To orient ourselves, it helps to consider what are paradigmatic scholarly activities. I discuss this without reference to specific technologies, but I am mindful of significant variation across the academic disciplines.
 
 

II.A. Addressing large non-specialist audiences
 
 

This includes traditional lecture-based class presentations as well as broadcast video. Shrink-wrap applications suffice for most of this sort of rehearsed communication. Their major shortcoming at the moment is relatively primitive inter-operation with each other and with networked information sources.
 
 

II.B. Communicating with peers
 
 

An exciting, and controversial, issue is the changed nature of publication. Publishers of academic journals are worried about being cut out of the loop, when their remaining raison d'é tre -- conferring authority -- is removed by distributing editorial and peer review in a secure way to the Net. Paul Ginsparg's High Energy Physics server in New Mexico is a model of one emerging paradigm. Many other variations of electronic journals are being established.[7] (See the note about graded model of publishing / broadcasting.) Digital signatures, time-stamping and editorial policies promise to resolve many of the technical issues. The interesting questions, I believe, lie in the emerging fusion of computational scripts with traditional writing.[8] Live texts written in Mathematica provide examples in well-defined domains, but as authors jump into the World Wide Web (WWW) and HTML[9], they will find themselves in a new twilight zone.[10]
 
 

But even given MBone live video technology or its less sophisticated cousin, CU-SeeMe, "better communication" may be insufficient justification -- from an academic point of view -- for the large cost of installing and maintaining such technology, unless we can also use some of the electronic medium's power to transmit abstract, structured information which is interesting to scholars. Not only do we wish to draw nuances from our conversational partner's face, we also wish to exchange and manipulate spreadsheets, architectural walk-throughs and relational models, through a variety of modalities. Designers of scholarly spaces need to augment commercial software to support scholarly "data" structures which are not anticipated or supported in the wider market; for example: searchable musical scores, meta-dictionaries customizable to various natural languages, symbolic algebra expressions, etc. There's a rich history of technology for structured communication formats; Don Knuth's TeX, and Leland Smith's musical score software are two non-commercial products seminal in their respective fields of application.
 
 

II.C. Mentoring
 
 

In the academic practice of mentoring, nothing, I believe, should replace direct human contact, simply because most humans are social animals and students must acculturate within their chosen academic or professional circles.
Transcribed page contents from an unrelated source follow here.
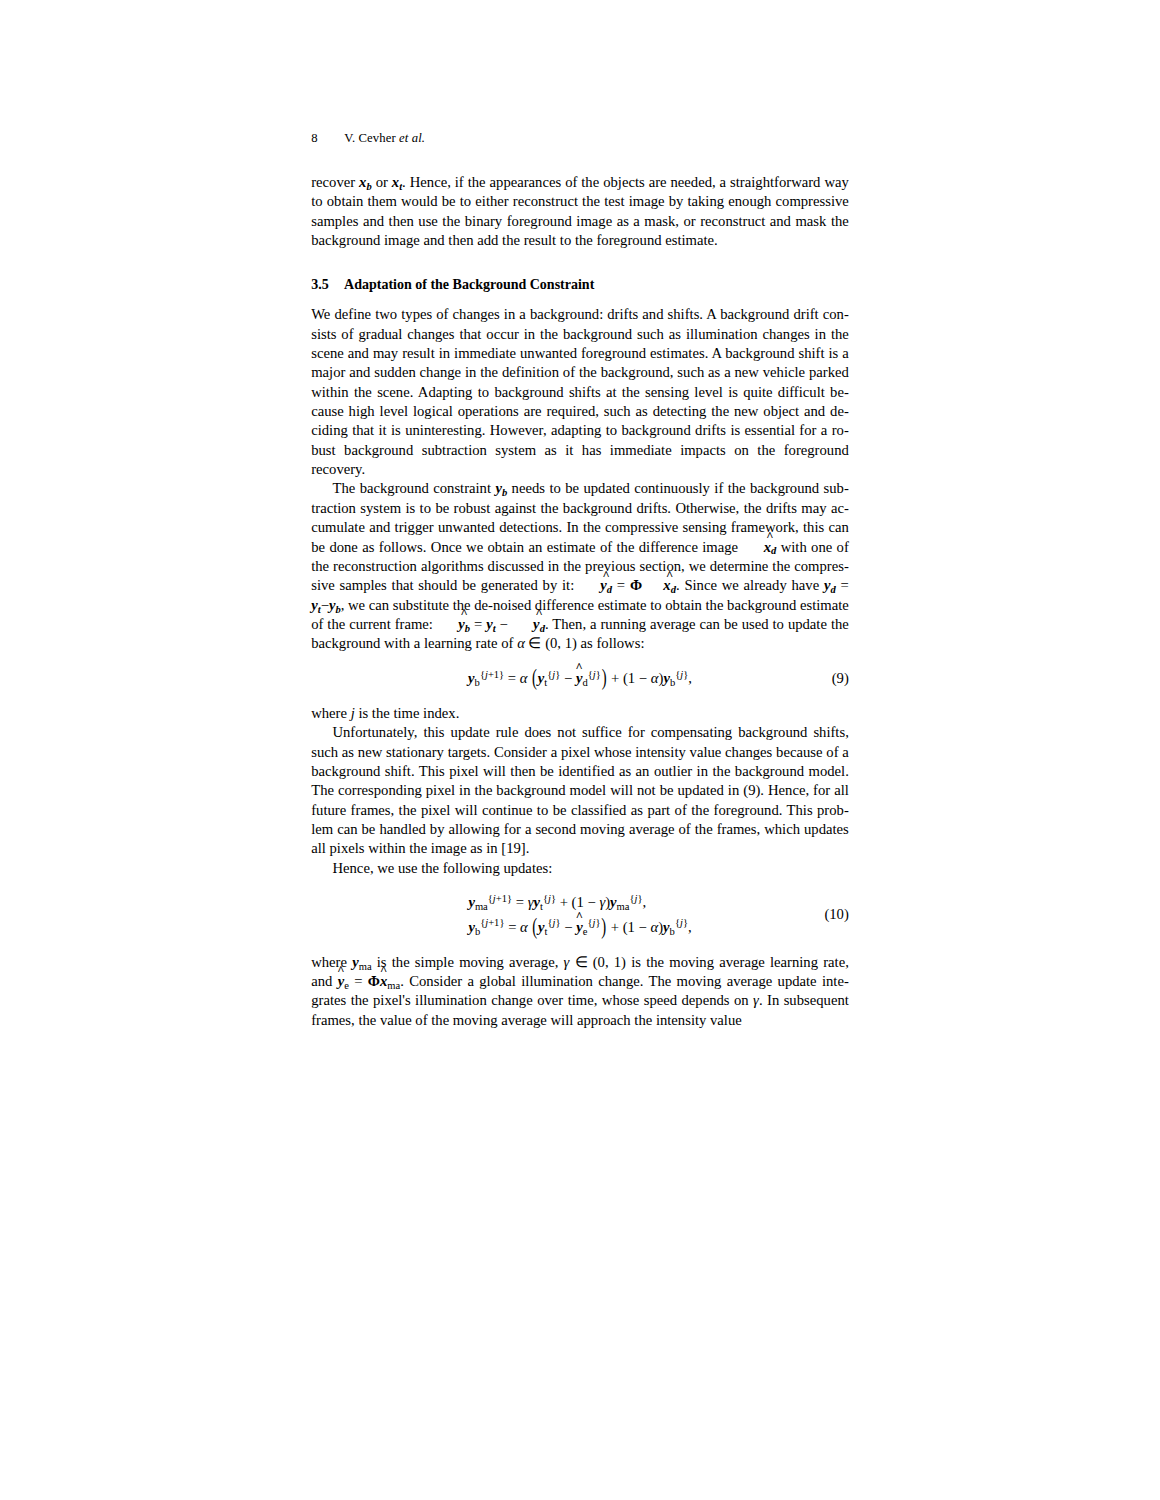8 V. Cevher et al.
recover xb or xt. Hence, if the appearances of the objects are needed, a straightforward way to obtain them would be to either reconstruct the test image by taking enough compressive samples and then use the binary foreground image as a mask, or reconstruct and mask the background image and then add the result to the foreground estimate.
3.5 Adaptation of the Background Constraint
We define two types of changes in a background: drifts and shifts. A background drift consists of gradual changes that occur in the background such as illumination changes in the scene and may result in immediate unwanted foreground estimates. A background shift is a major and sudden change in the definition of the background, such as a new vehicle parked within the scene. Adapting to background shifts at the sensing level is quite difficult because high level logical operations are required, such as detecting the new object and deciding that it is uninteresting. However, adapting to background drifts is essential for a robust background subtraction system as it has immediate impacts on the foreground recovery.
The background constraint yb needs to be updated continuously if the background subtraction system is to be robust against the background drifts. Otherwise, the drifts may accumulate and trigger unwanted detections. In the compressive sensing framework, this can be done as follows. Once we obtain an estimate of the difference image ^xd with one of the reconstruction algorithms discussed in the previous section, we determine the compressive samples that should be generated by it: ^yd = Φ^xd. Since we already have yd = yt−yb, we can substitute the de-noised difference estimate to obtain the background estimate of the current frame: ^yb = yt − ^yd. Then, a running average can be used to update the background with a learning rate of α ∈ (0, 1) as follows:
yb{j+1} = α (yt{j} − ^yd{j}) + (1 − α)yb{j}, (9)
where j is the time index.
Unfortunately, this update rule does not suffice for compensating background shifts, such as new stationary targets. Consider a pixel whose intensity value changes because of a background shift. This pixel will then be identified as an outlier in the background model. The corresponding pixel in the background model will not be updated in (9). Hence, for all future frames, the pixel will continue to be classified as part of the foreground. This problem can be handled by allowing for a second moving average of the frames, which updates all pixels within the image as in [19].
Hence, we use the following updates:
yma{j+1} = γyt{j} + (1 − γ)yma{j},
yb{j+1} = α (yt{j} − ^ye{j}) + (1 − α)yb{j},
(10)
where yma is the simple moving average, γ ∈ (0, 1) is the moving average learning rate, and ^ye = Φ^xma. Consider a global illumination change. The moving average update integrates the pixel's illumination change over time, whose speed depends on γ. In subsequent frames, the value of the moving average will approach the intensity value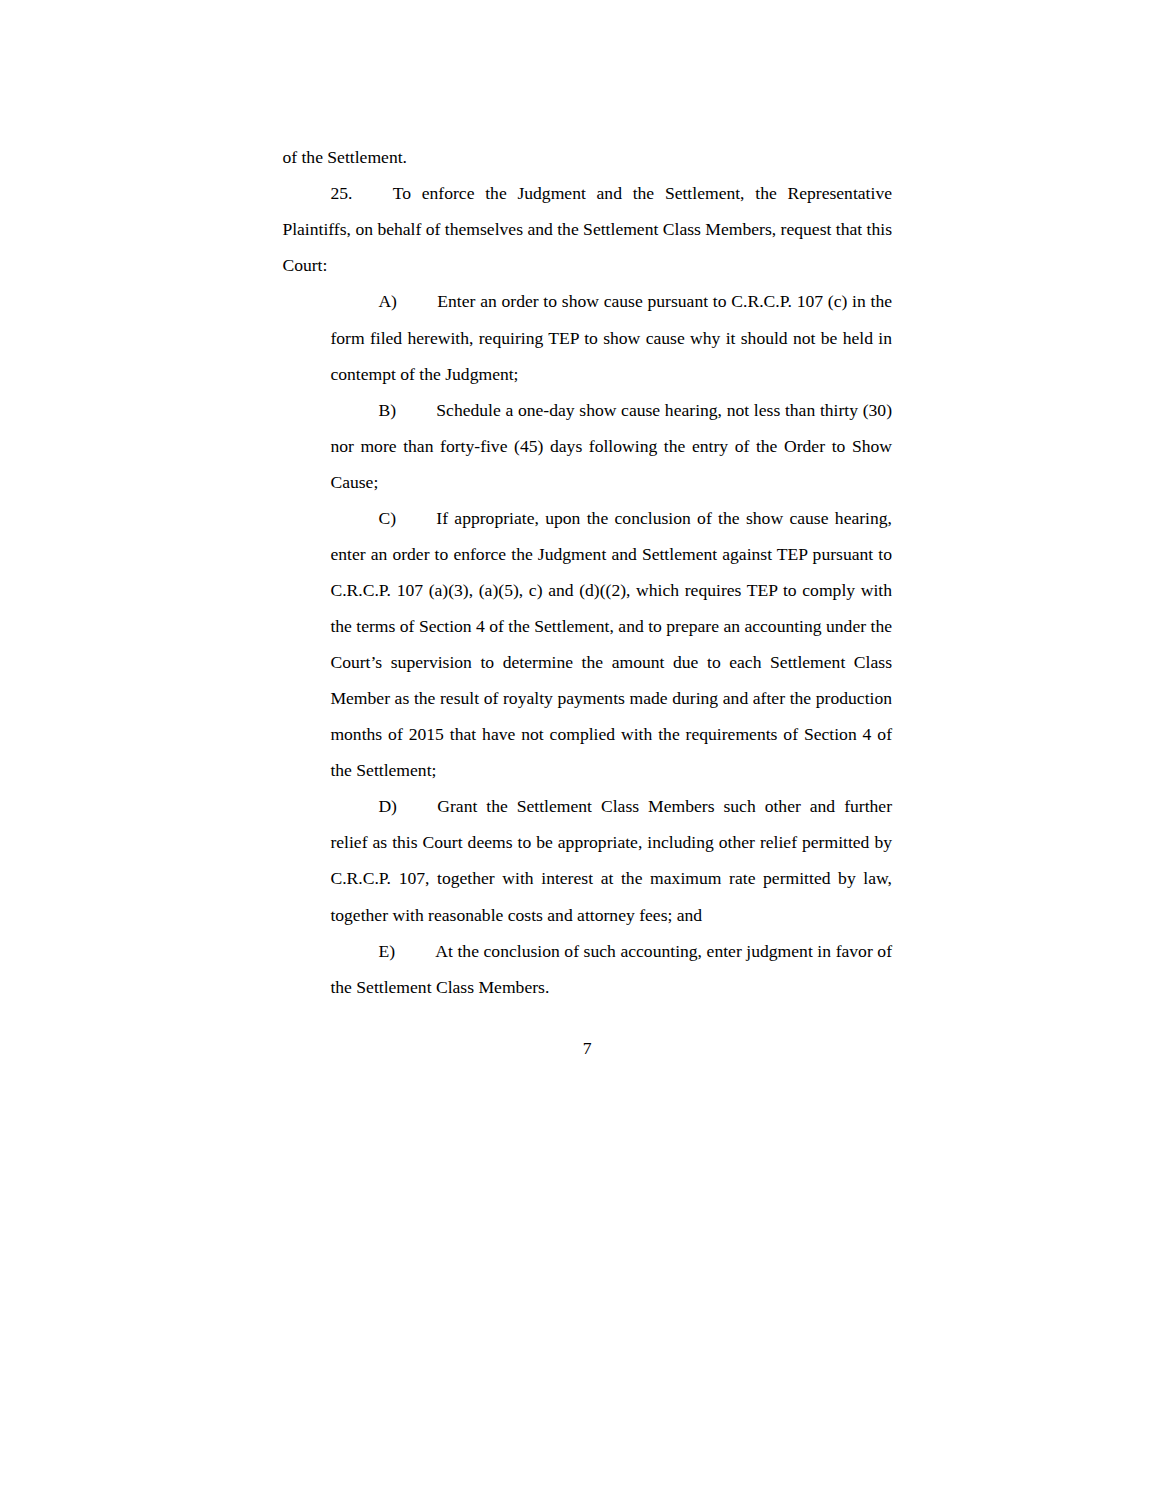of the Settlement.
25. To enforce the Judgment and the Settlement, the Representative Plaintiffs, on behalf of themselves and the Settlement Class Members, request that this Court:
A) Enter an order to show cause pursuant to C.R.C.P. 107 (c) in the form filed herewith, requiring TEP to show cause why it should not be held in contempt of the Judgment;
B) Schedule a one-day show cause hearing, not less than thirty (30) nor more than forty-five (45) days following the entry of the Order to Show Cause;
C) If appropriate, upon the conclusion of the show cause hearing, enter an order to enforce the Judgment and Settlement against TEP pursuant to C.R.C.P. 107 (a)(3), (a)(5), c) and (d)((2), which requires TEP to comply with the terms of Section 4 of the Settlement, and to prepare an accounting under the Court’s supervision to determine the amount due to each Settlement Class Member as the result of royalty payments made during and after the production months of 2015 that have not complied with the requirements of Section 4 of the Settlement;
D) Grant the Settlement Class Members such other and further relief as this Court deems to be appropriate, including other relief permitted by C.R.C.P. 107, together with interest at the maximum rate permitted by law, together with reasonable costs and attorney fees; and
E) At the conclusion of such accounting, enter judgment in favor of the Settlement Class Members.
7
Some of this acculturation may be smoothed by communication technologies (eg. live/deferred video-walls), or shared whiteboards, taking advantage of the Eliza effect.[11]
 
 

II.D. Personal research
 
 

As I intimated in II.B, much technology is justified today on the grounds that it will help us communicate better. But communication is only one aspect of scholarly work. At least paradigmatically, a large part of scholarly work is concerned with abstraction, cogitation, fantasy, analysis, understanding: the creation of knowledge in humans. Let's look at examples from the domain of personal research.
 
 

Some modes of scholarly work require close analysis of a few entities (scanning a poem, turning a pot-shard, color-rotating a watermark) whereas other modes require broad "reading" over large ranges and types of sources. These sources are not just bibliographies or abstracts, but full content. In the course of writing a 30 page article, one scholar might sift through dozens of books and several cabinets full of manuscripts, some of which may not be touched by anyone else for a generation.[12]
 
 

I claim that most shrink-wrap applications do not go deep enough in serving either of these polar modes. Shrink-wrap presentation software do not suffice (though appropriate for formal addresses - see II.A & B) because they are not designed for such practices. Take as an example, a popular word processor. Very likely it does not come with a Greek prosody analysis function[13] or a classical Chinese parser.[14] A typical news service will not provide means to acquire and systematize accounts and models of ballgames in Mayan culture. On the other hand, many special research tools (eg. ArcInfo GIS, or SPSS or computer graphics animation) are vertically integrated into particular computer systems and not available in some form over the net to a range of scholars' desktops.[15]
 
 

Many scholars theorize or build models. In some disciplines, scholars occasionally build or use computable models[16], whether or not they explicitly think they do this. Formal computer-augmented tools derived from statistics, mathematical modeling or database techniques may now be sophisticated enough to be usable by and useful to scholars outside the disciplines which traditionally use computable models, such as engineering and economics.[17] Model building in scientific disciplines is limited by, among other factors, the need to translate between formalisms such as mathematical representations and procedural computer languages. Another limitation is the welter of graphics environments, few of which are well suited for scientific experimentation as opposed to entertainment or presentation. A third limitation is that it is not obvious how to smoothly scale models from back-of-the-envelope calculations to large-scale computation, though many scale-specific tools are now available. As an example, contrast the habits of MathSciTech users with those who use supercomputers.
 
 

Some limited reasoning in abstract domains, such as mathematics or linguistics can be automated[18], but here the bottlenecks are quite different. The informal formalisms used by human experts in these domains are far more expressive than artificial languages, so I'm afraid we'll just have to wait a bit longer until computers can significantly augment reasoning (as distinguished from communication or composition).[19] There are more fundamental objections to the possibility of synthetic mathematical reasoning, but pace Roger Penrose, I speak here of a more modest need for something like a mathematician's secretary, who can remember certain high-level theorems and automatically apply certain derivations to a formally described object.
 
 

In this context, writing, or more generally composition (putting your thoughts into text, clay, music, code, etc.) can be a form of personal research. New technology may provide alternate paths from private composition to public dissemination in the sense of II.B.[20]
 
 

The Mimetic Fallacy
 
 

Almost none of these scholarly needs mentioned in II.D are met by most of the so-called "multimedia" technology, which in 1994 happens to be equated to digital video. (See figure "What is Multimedia?")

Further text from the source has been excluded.